Stephen bir türlü uykuya dalamıyordu. Çocukluğundan beri yatakla mücadelesi hiç bitmemişti. Her seferinde gözlerini kapatıp uzun süre uyuyakalmasını bekler, ancak bir türlü uykuya dalamazdı. Yarım saat boyunca gözlerini sımsıkı kapalı tutarak bekledi, ama bir değişiklik olmadı. Aksine, giderek üstündeki yorgunluk hissinin azaldığını, bedenindeki ağırlığın kaybolduğunu fark etti. Orada hareketsiz uzanmış olsa da zihni dinlenmiş gibiydi; biraz önce onu saran yorgunluk yerini hafif bir dinginliğe bırakmıştı.
Bugün Stephen'ın içini huzursuzlukla karışık bir cesaret doldurmuştu. Belki de yattığı yerden kalkıp ufak bir kaçamak yaparak kendine heyecan katabilirdi. Gizlice koridora çıkıp dolaşmak istiyordu. Mantıksız olduğunu biliyordu; koridorda gezinse bile uyuyabileceğine dair bir garantisi yoktu. Fakat bu sıkıntılı ruh halini dağıtmanın, biraz macera aramanın belki de en iyi yoluydu. Yine de içinde bir tedirginlik vardı; ya yakalanırsa? Yüreği hafifçe titredi, ama o an bu riski göze almaya karar verdi.
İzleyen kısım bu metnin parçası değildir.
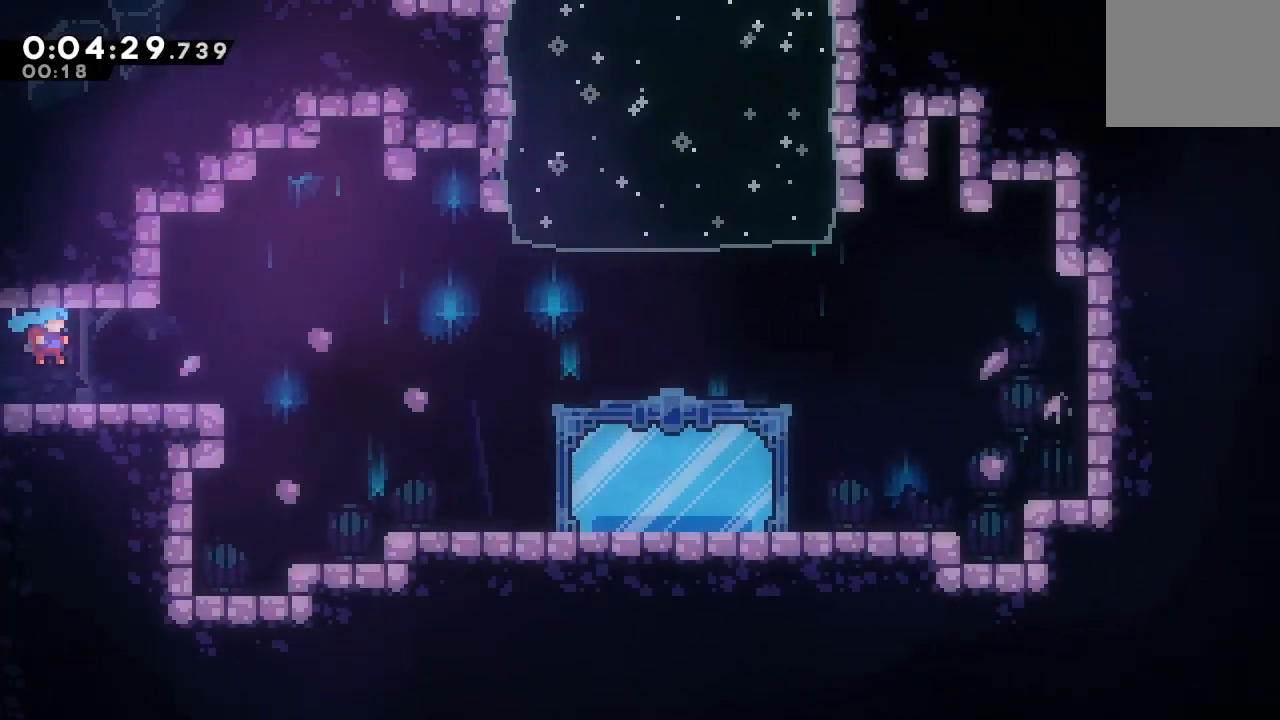
{"buttons": ["CIRCLE", "DPAD_DOWN", "DPAD_RIGHT"], "left_stick": "center", "right_stick": "center", "events": [[200, "DPAD_DOWN", "down"], [217, "CROSS", "down"], [333, "CROSS", "up"], [400, "CIRCLE", "down"]]}
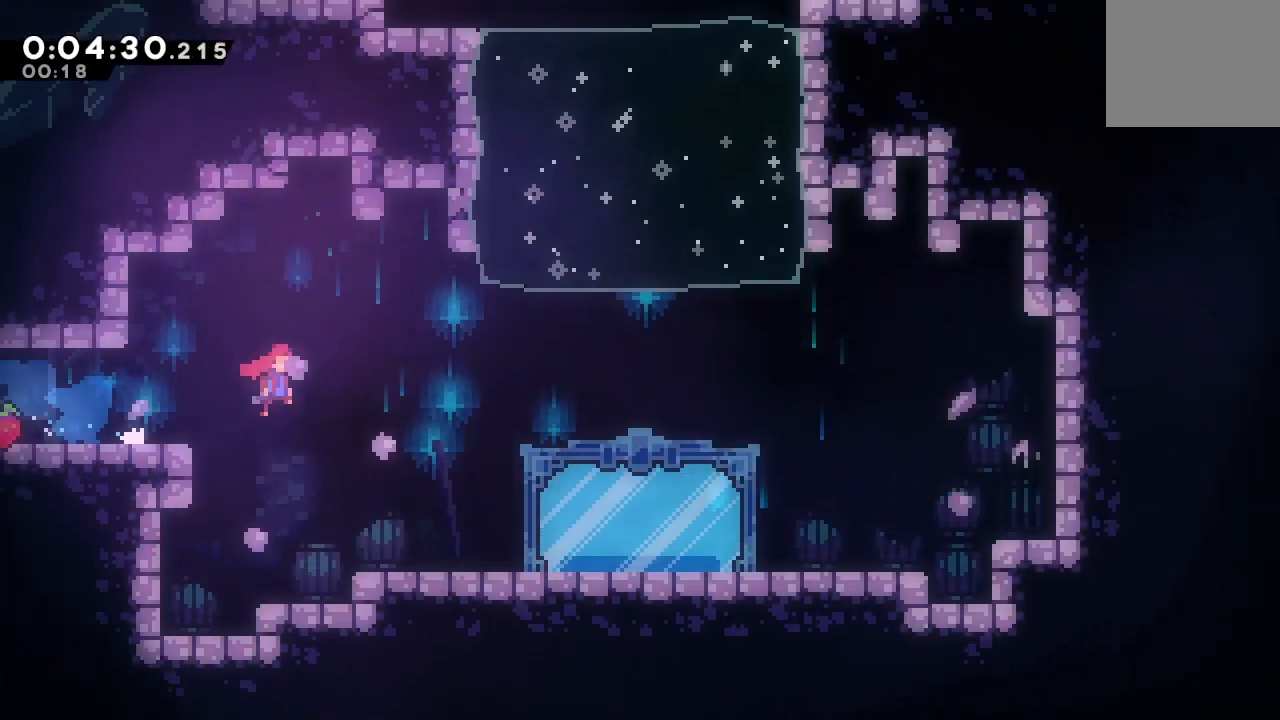
{"buttons": ["L1", "DPAD_UP", "DPAD_LEFT"], "left_stick": "center", "right_stick": "center", "events": [[267, "DPAD_DOWN", "up"], [300, "DPAD_LEFT", "down"], [300, "DPAD_RIGHT", "up"], [300, "DPAD_UP", "down"], [300, "L1", "down"], [317, "CIRCLE", "up"]]}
Yatağından ağır ağır doğruldu. Karanlık odada etrafını göremese de adımlarını dikkatle atmaya başladı. Her adımında bir gıcırtı sesi çıkar endişesiyle ayak uçlarında ilerliyor, yere temas ettiği anda tüm ağırlığını hafifletmeye çalışıyordu. Odadaki herkes derin bir uykuya dalmış gibi görünüyordu; buradaki sessizlik o kadar yoğun ve ağırdı ki Stephen'ın kendi nefesini bile duyabiliyordu. Nihayet kapının önüne geldiğinde, parmaklarını yavaşça kapının koluna yerleştirip indirdi. Ama kapıyı aralamaya başlar başlamaz ince, tiz bir gıcırdama sesi duyuldu ve Stephen'ın kalbi anında hızla çarpmaya başladı. Nefesini tutarak donakaldı. Oda halkından birinin uyanmış olabileceğini düşünerek, korku dolu gözlerle arkasına baktı. Neyse ki herkes hâlâ derin uykudaydı. İçine küçük bir rahatlama hissi doldu ve biraz daha dikkatlice kapıyı açmayı sürdürdü. Bu kez sessizce aralanmıştı.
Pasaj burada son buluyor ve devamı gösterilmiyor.